Scalability of the computational tools
The availability of faster and cheaper genotyping tools, coupled with considerable accuracy of imputation routines, has led to denser genotyping on more individuals. The dramatic increase in the number of gene–SNP pairs in eQTL analysis is thus creating serious impediments in computational and memory requirements, and it is infeasible to store the test statistics for all gene–SNP pairs. The challenge of potential scalability of the eQTL tools to bigger datasets thus becomes an important consideration. The R/qtl and snpMatrix packages store all test statistics in memory.
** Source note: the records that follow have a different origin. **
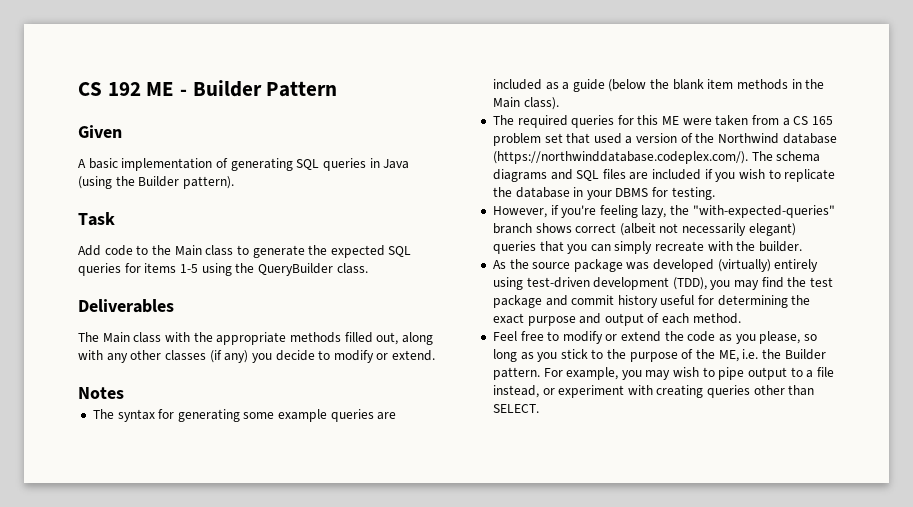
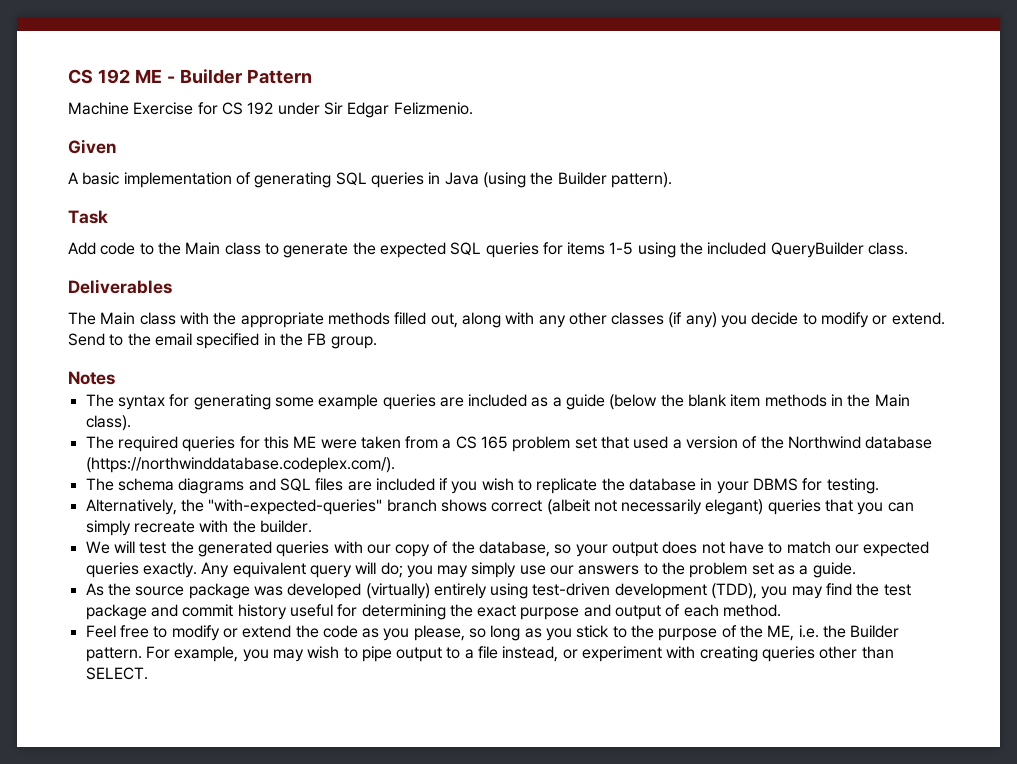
(338, 89) none -> [68,102,473,118] // Machine Exercise for CS 192 under Sir Edgar Felizmenio.
(255, 268) none -> [707,242,767,255] included
(436, 355) none -> [68,333,377,349] Send to the email specified in the FB group.
(748, 157) none -> (395, 465) //
[492,205,667,218] However, if you're feeling lazy, -> [85,499,177,515] Alternatively,
(803, 246) none -> [85,541,930,557] [85,562,856,578] // We will test the generated queries with our copy of the database, so your output does not have to match our expected queries exactly. Any equivalent query will do; you may simply use our answers to the problem set as a guide.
Therefore, to analyze a large dataset, the user must apply the packages to one portion of the data at a time, manually filtering and aggregating the results. As we detailed above, Qxpak.5 and SNPster are not suitable for datasets of a large size. By contrast, we judge that Plink, Merlin, eMap, FastMap and Matrix eQTL can be more readily applied to large datasets, as they can filter the associations based on a user-defined significance threshold.
Input data formats
Although there are some commonalities in the data formats, for the most part, each tool has its own specific file format requirements. Plink takes three files as input: .MAP, with the SNP location locations; .PED, with pedigree information and genotype; and a phenotype file with expression data. Merlin requires three different input files: .MAP, with SNP locations; .PED, with pedigree information, genotype and phenotype; and a .DAT file with annotation for the .PED file. Matrix eQTL, FastMap, R/qtl and eMap can accept data in simple-matrix format with expression and genotype data in separate files. The files must have one SNP/gene per line. FastMap can also accept HapMap and transposed Plink format. R/qtl also supports transposed input files with one sample per line. Qxpak.5 input files include: .PAR, with model parameters; .MKR, with genotypes; .DAT, with expression; and .PED, with pedigree information. While most other tools accept tab-delimited files, Qxpak.5 requires the values to be space-delimited, and also treats zeros in input files as missing values, so that the user must replace zero values with a specific small value (0.000001).